**SEÇÃO DO DOCUMENTO:**
★ ★ ★ ★ ★ ★ ★
Muitos casos de violência contra a mulher são subnotificados porque há o medo e a resistência da vítima em denunciar, além da dificuldade concreta de contato presencial com as instituições de proteção à mulher no período da pandemia”, afirma Cláudia.

Contemplada pelo programa Cientista do Nosso Estado, ela coordena na Uerj o Programa de Investigação Epidemiológica em Violência Familiar (PIEVF), que completou 20 anos em 2019, e atua no curso de Pós-Graduação em Saúde da Família da Universidade Estácio de Sá. 

Mais estresse e sobrecarga de trabalho

A pressão psicológica, que cresce naturalmente com as notícias sobre o avanço da pandemia, e o aumento do tempo de convívio com o agressor são apenas alguns fatores associados à violência contra a mulher nessa quarentena. O aumento do estresse e a sobrecarga de trabalho em casa para a mulher, que muitas vezes é a principal ou única encarregada dos cuidados com familiares, são alguns fatores que propiciam a ocorrência de violência, em lares onde a principal forma de comunicação já é a violência.
★ ★ ★ ★ ★ ★ ★
**ITENS FORNECIDOS:**
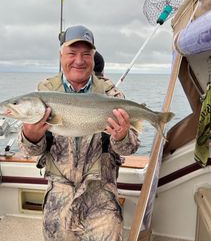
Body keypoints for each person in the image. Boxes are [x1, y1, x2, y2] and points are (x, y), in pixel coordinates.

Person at [18, 25, 140, 241]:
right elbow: (30, 151)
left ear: (94, 57)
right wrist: (31, 136)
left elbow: (129, 147)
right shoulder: (45, 92)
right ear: (61, 55)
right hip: (59, 190)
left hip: (100, 191)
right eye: (72, 53)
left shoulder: (111, 94)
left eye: (86, 54)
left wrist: (121, 136)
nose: (79, 60)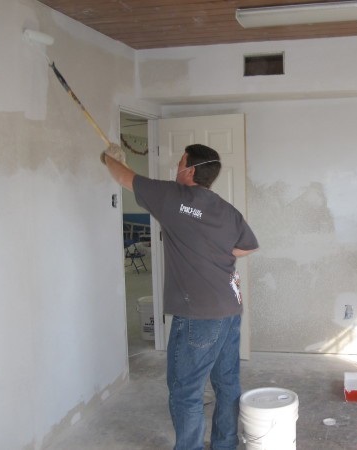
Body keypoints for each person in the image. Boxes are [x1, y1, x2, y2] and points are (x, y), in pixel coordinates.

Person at [102, 143, 259, 449]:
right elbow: (249, 246)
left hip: (197, 315)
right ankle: (225, 444)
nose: (176, 168)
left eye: (180, 163)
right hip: (229, 308)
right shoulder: (226, 210)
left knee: (186, 390)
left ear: (190, 170)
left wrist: (110, 157)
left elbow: (123, 176)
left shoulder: (172, 198)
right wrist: (217, 255)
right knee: (227, 384)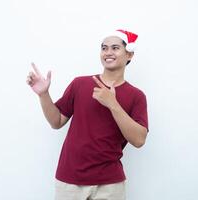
★ ★ ★ ★ ★ ★ ★
Devolva, sem qualquer alteração, o trecho da seção sobre a violência contra a mulher na pandemia que começa em "Contemplada pelo programa Cientista" e segue até "Estácio de Sá.".

**RESPOSTA REDIGIDA:**
Contemplada pelo programa Cientista do Nosso Estado, ela coordena na Uerj o Programa de Investigação Epidemiológica em Violência Familiar (PIEVF), que completou 20 anos em 2019, e atua no curso de Pós-Graduação em Saúde da Família da Universidade Estácio de Sá.